Com surto recente na Índia, boatos sobre risco no Brasil cresceram, mas especialistas explicam os riscos no país
Com um novo surto do vírus Nipah registrado na Índia, começaram a surgir nas redes sociais mensagens alarmistas sugerindo que o Brasil poderia enfrentar uma nova epidemia às vésperas do Carnaval. A preocupação, inevitavelmente, desperta lembranças recentes da pandemia de covid-19. Mas, segundo especialistas e autoridades sanitárias, o cenário atual não aponta para risco iminente de disseminação do Nipah em território brasileiro.
O que é o vírus Nipah?
O Nipah é um vírus raro e altamente letal, identificado pela primeira vez em 1999, durante um surto entre criadores de porcos na Malásia. Desde então, episódios da doença passaram a ocorrer principalmente em países do sul e sudeste da Ásia, como Bangladesh e Índia. Ele é considerado prioritário pela Organização Mundial da Saúde (OMS) por seu potencial de causar surtos graves, já que ainda não existe vacina ou tratamento específico.
O Nipah pode causar uma epidemia no Brasil?
Apesar do medo gerado por boatos, pesquisadores afirmam que, no momento, não há motivo para pânico. Um dos principais fatores é que o Brasil não abriga o principal reservatório natural do vírus: morcegos frugívoros do gênero Pteropus, conhecidos como "raposas-voadoras", comuns na Ásia e na África.
Segundo o professor Paulo Eduardo Brandão, da Faculdade de Medicina Veterinária e Zootecnia da USP, isso torna o risco extremamente baixo no país. "O vírus Nipah ainda não consegue se transmitir de forma eficiente entre pessoas, e por isso não se tornou uma pandemia", afirma, em entrevista ao g1.
Ministério da Saúde e OMS reforçam: risco é considerado baixo
Na última terça-feira (10), o Ministério da Saúde divulgou uma nota desmentindo rumores sobre casos confirmados no Brasil e tranquilizou a população. De acordo com a pasta, o país "mantém protocolos permanentes de vigilantes a agentes altamente patogênicos e garante que o risco de uma pandemia causada pelo vírus continua sendo considerado baixo".

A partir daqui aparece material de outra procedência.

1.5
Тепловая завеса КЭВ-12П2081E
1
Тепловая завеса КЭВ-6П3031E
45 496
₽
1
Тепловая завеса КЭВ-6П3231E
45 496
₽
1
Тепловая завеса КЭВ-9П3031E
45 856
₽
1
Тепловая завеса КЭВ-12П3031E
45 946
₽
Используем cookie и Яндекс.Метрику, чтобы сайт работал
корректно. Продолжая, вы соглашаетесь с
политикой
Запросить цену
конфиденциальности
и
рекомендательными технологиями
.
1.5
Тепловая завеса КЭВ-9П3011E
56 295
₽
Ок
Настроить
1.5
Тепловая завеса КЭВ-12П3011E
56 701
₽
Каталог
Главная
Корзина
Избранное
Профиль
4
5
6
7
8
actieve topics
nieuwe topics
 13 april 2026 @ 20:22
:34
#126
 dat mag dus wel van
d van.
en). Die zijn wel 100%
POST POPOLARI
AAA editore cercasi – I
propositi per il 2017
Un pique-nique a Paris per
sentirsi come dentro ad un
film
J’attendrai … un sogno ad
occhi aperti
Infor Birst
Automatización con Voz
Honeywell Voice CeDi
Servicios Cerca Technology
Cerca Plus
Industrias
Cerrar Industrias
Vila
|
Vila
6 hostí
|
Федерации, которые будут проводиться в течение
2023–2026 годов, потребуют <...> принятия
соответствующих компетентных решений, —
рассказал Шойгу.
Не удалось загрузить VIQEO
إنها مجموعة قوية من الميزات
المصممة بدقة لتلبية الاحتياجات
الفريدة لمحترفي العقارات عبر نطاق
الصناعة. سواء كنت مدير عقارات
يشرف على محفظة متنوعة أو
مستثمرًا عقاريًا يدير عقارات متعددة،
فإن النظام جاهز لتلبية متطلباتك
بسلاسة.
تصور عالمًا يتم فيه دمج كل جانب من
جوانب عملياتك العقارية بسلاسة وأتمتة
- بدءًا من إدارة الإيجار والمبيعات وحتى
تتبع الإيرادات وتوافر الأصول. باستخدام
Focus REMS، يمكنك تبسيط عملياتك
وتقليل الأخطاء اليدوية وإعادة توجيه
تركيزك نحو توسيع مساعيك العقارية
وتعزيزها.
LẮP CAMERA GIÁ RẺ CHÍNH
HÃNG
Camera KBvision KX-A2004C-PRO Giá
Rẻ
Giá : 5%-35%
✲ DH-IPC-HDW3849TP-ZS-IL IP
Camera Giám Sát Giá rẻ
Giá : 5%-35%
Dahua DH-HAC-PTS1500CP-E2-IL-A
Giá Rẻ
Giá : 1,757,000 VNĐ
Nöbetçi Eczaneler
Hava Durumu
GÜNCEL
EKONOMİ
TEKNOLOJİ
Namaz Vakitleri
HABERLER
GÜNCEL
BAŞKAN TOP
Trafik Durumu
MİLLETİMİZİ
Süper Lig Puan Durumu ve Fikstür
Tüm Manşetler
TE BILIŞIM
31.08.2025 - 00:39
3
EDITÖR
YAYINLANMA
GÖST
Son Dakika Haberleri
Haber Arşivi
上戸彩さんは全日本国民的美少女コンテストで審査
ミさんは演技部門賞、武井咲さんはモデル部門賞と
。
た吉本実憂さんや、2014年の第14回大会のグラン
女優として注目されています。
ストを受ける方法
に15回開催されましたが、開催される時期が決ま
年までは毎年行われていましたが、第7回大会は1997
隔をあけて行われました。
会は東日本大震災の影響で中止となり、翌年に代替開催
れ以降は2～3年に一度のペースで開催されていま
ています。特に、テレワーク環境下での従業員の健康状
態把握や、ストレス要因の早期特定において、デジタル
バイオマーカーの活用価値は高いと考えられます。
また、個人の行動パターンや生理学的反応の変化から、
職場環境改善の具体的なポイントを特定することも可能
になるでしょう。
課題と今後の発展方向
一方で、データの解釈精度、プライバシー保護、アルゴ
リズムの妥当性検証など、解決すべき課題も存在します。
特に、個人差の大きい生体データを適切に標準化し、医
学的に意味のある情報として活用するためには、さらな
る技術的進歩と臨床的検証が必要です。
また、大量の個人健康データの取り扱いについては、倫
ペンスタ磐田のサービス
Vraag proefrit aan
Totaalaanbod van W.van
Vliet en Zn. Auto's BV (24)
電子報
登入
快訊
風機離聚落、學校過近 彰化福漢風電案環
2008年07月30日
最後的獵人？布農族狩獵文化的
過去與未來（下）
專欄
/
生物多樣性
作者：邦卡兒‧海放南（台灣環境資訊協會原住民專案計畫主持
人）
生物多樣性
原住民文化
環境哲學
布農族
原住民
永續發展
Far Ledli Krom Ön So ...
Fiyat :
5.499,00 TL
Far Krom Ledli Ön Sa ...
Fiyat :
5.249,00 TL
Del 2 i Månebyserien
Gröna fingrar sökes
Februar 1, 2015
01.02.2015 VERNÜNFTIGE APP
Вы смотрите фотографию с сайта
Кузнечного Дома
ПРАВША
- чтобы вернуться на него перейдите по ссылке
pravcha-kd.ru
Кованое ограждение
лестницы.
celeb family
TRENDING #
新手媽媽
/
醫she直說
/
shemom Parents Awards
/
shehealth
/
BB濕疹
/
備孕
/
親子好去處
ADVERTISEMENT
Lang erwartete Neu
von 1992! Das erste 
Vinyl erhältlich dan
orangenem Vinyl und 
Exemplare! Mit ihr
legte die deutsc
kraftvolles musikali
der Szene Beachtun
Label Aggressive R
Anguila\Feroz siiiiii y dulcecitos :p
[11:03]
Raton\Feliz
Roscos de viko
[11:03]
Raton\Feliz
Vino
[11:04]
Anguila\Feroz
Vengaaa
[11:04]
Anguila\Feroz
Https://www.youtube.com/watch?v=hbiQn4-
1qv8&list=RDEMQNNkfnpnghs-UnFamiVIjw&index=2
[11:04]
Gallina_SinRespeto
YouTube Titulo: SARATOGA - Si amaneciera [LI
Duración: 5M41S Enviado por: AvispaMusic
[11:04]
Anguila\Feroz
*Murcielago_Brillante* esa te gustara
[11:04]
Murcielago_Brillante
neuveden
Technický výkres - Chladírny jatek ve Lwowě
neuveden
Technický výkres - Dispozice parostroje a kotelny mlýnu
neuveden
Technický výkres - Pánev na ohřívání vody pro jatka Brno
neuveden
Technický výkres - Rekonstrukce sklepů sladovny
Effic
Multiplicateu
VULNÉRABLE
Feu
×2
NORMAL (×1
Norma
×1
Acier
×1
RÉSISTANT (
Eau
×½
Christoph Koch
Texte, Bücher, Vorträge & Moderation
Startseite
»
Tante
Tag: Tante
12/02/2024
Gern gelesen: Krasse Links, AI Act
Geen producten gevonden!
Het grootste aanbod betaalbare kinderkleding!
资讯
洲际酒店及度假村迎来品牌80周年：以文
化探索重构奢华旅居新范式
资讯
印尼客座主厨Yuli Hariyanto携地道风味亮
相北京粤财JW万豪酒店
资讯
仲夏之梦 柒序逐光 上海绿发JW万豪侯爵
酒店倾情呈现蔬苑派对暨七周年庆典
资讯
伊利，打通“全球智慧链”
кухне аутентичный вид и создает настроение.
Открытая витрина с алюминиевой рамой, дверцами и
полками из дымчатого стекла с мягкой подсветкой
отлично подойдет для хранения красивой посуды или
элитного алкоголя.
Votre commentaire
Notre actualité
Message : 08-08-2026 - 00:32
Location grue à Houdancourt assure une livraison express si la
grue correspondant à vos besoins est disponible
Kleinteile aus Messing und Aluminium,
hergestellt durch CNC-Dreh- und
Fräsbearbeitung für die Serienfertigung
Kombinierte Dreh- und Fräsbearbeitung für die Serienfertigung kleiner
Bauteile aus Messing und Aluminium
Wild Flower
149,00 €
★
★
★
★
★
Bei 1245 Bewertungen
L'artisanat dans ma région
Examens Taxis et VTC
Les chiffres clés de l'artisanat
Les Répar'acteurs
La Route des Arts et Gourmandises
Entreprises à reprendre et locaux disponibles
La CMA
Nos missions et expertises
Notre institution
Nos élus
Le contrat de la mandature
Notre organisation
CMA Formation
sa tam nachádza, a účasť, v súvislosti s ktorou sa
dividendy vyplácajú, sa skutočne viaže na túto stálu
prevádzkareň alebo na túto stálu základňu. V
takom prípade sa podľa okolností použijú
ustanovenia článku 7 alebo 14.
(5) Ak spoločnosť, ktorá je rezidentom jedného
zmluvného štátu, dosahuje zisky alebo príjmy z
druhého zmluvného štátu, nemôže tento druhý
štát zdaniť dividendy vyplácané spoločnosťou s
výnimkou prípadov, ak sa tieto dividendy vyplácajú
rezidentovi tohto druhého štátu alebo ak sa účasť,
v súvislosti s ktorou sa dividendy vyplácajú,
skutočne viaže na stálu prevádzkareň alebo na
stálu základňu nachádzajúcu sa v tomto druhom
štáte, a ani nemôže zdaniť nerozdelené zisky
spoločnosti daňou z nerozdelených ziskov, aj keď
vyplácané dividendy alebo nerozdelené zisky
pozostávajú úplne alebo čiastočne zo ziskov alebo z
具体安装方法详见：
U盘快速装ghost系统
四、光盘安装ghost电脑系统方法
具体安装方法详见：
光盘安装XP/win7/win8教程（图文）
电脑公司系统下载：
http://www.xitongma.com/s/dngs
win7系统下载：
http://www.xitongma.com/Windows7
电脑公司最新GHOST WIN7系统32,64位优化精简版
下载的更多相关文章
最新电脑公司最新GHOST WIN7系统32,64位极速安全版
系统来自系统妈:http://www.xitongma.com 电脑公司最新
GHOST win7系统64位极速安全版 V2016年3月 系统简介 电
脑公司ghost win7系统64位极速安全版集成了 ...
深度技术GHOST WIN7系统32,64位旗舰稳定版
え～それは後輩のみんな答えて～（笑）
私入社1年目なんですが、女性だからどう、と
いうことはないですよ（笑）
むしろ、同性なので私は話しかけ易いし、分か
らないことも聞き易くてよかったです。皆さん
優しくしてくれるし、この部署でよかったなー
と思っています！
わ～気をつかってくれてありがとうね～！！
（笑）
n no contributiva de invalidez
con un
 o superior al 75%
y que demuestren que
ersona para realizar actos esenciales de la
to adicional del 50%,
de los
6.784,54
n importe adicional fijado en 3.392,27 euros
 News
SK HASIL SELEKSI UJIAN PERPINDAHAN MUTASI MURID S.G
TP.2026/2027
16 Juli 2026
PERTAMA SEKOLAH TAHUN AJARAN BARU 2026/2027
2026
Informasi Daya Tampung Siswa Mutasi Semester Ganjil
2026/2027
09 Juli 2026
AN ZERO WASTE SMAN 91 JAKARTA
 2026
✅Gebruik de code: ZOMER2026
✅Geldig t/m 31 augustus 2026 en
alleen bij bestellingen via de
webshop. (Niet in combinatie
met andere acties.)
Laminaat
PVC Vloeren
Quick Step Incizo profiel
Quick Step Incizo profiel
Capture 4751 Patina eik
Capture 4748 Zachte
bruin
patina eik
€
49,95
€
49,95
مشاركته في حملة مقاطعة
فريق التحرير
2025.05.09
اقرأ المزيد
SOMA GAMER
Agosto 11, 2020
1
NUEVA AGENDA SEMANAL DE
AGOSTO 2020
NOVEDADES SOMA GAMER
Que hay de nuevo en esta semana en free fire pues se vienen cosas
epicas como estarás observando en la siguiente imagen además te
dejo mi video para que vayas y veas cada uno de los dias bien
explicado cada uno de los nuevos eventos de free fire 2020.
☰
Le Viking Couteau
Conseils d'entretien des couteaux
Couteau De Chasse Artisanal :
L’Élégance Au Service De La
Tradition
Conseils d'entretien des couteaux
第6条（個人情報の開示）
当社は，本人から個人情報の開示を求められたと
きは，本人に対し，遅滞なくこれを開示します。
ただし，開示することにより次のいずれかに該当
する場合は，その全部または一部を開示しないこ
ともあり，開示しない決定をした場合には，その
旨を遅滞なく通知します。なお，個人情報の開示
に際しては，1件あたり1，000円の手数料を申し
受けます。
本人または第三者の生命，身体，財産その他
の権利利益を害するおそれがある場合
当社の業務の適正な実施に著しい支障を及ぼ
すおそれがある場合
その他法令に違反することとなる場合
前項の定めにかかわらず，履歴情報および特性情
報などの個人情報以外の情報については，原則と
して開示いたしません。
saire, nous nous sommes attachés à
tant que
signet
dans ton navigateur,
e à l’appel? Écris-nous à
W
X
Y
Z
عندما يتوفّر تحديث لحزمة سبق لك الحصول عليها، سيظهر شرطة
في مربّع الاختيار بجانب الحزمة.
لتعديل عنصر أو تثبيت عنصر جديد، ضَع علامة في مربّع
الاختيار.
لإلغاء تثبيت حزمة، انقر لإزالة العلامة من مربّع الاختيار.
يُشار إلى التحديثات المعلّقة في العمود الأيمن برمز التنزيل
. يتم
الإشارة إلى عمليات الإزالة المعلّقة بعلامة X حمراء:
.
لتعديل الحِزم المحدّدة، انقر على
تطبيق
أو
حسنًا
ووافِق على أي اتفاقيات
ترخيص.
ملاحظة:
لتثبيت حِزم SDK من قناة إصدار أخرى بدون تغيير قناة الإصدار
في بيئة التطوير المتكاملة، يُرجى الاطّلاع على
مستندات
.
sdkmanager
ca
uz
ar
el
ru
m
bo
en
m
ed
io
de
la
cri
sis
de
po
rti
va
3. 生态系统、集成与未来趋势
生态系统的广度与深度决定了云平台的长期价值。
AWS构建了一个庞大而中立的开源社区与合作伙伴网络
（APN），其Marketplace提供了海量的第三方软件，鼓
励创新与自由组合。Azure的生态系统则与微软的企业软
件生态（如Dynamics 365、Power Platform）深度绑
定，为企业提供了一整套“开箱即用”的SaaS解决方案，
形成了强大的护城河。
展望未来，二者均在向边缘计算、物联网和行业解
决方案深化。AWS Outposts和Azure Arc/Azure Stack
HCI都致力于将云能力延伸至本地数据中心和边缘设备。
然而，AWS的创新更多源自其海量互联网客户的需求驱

"Não há, portanto, nenhuma evidência de disseminação internacional ou risco para a população brasileira", tranquiliza o ministério. A OMS também avaliou que o surto recente na Índia está praticamente encerrado.
Como ocorre a transmissão do vírus Nipah?
O Nipah é uma zoonose - ou seja, uma doença transmitida de animais para humanos. Os principais meios de contágio incluem: contato com secreções de morcegos frugívoros; transmissão por porcos infectados; consumo de alimentos contaminados; contato próximo com fluidos corporais de uma pessoa doente. A transmissão entre humanos pode acontecer, mas é considerada rara e geralmente restrita a contextos hospitalares.
Quais são os sintomas?
Nem todos os infectados apresentam sinais visíveis. Quando surgem, os sintomas podem incluir: febre e dor de cabeça; dores musculares e fadiga; dificuldade para respirar; confusão mental e sonolência; convulsões; encefalite. Nos casos graves, pode haver coma e risco de morte. Sobreviventes também podem enfrentar sequelas neurológicas de longo prazo. A taxa de mortalidade é alta e pode chegar a 70% em alguns surtos.
Até o momento, não há medicamento específico nem vacina contra o vírus. O cuidado médico é de suporte, com foco em estabilizar o paciente.
Carnaval pede atenção, mas com foco nos riscos reais
Especialistas reforçam que o Nipah não representa ameaça concreta para o Brasil neste momento. Diferentemente do coronavírus, ele não possui alta transmissibilidade pelo ar. Ainda assim, o Carnaval continua sendo um período em que outras infecções se espalham com facilidade, como gripes, resfriados, covid-19 e ISTs. A recomendação é curtir a festa com responsabilidade, mantendo cuidados básicos de higiene e evitando aglomerações caso haja sintomas respiratórios.